**The data**
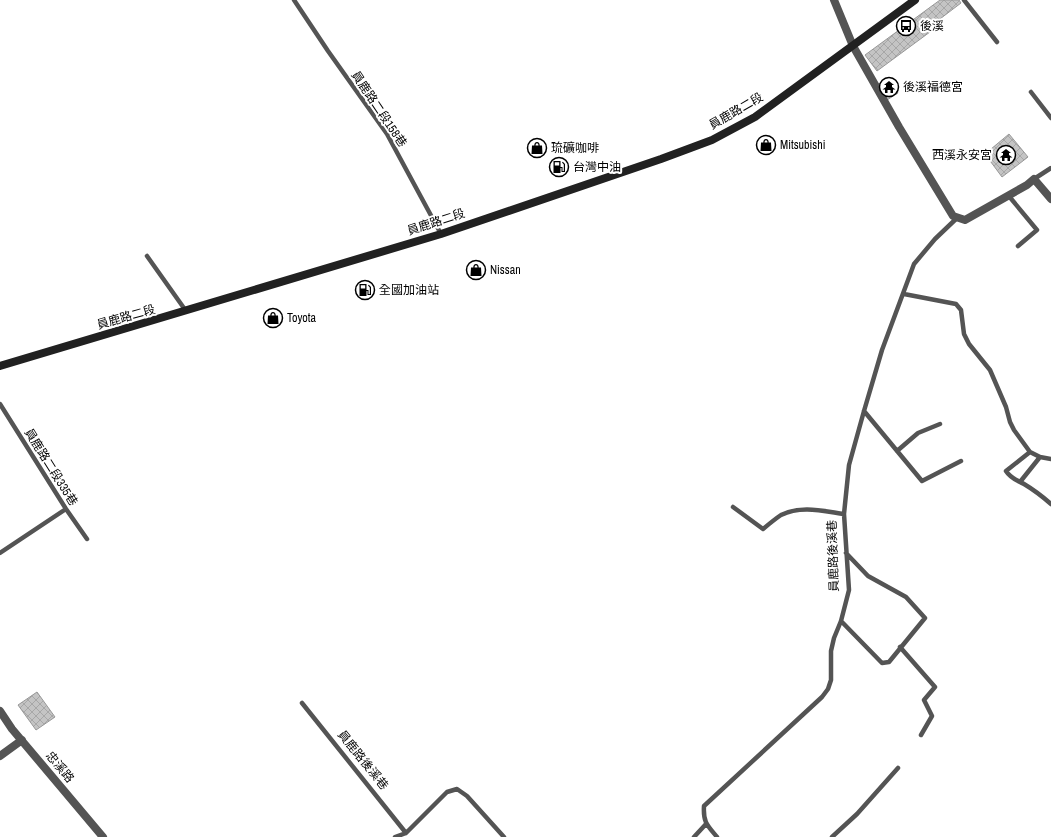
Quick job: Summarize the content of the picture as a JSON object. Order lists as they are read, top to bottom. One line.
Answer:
{"streets":{"main road":["員鹿路二段"],"street":["忠溪路"],"lane":["員鹿路二段158巷","員鹿路二段335巷","員鹿路後溪巷"]},"crossings":[["員鹿路二段158巷","員鹿路二段"]],"places":{"bus stop":["後溪"],"temple":["後溪福德宮","西溪永安宮"],"shop":["Mitsubishi","琉礦咖啡","Nissan","Toyota"],"fuel station":["台灣中油","全國加油站"]}}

**What to produce**
Repeat the material above in full and exactly, omitting the pictures.

**Response to this exercise**
Quick job: Summarize the content of the picture as a JSON object. Order lists as they are read, top to bottom. One line.
Answer:
{"streets":{"main road":["員鹿路二段"],"street":["忠溪路"],"lane":["員鹿路二段158巷","員鹿路二段335巷","員鹿路後溪巷"]},"crossings":[["員鹿路二段158巷","員鹿路二段"]],"places":{"bus stop":["後溪"],"temple":["後溪福德宮","西溪永安宮"],"shop":["Mitsubishi","琉礦咖啡","Nissan","Toyota"],"fuel station":["台灣中油","全國加油站"]}}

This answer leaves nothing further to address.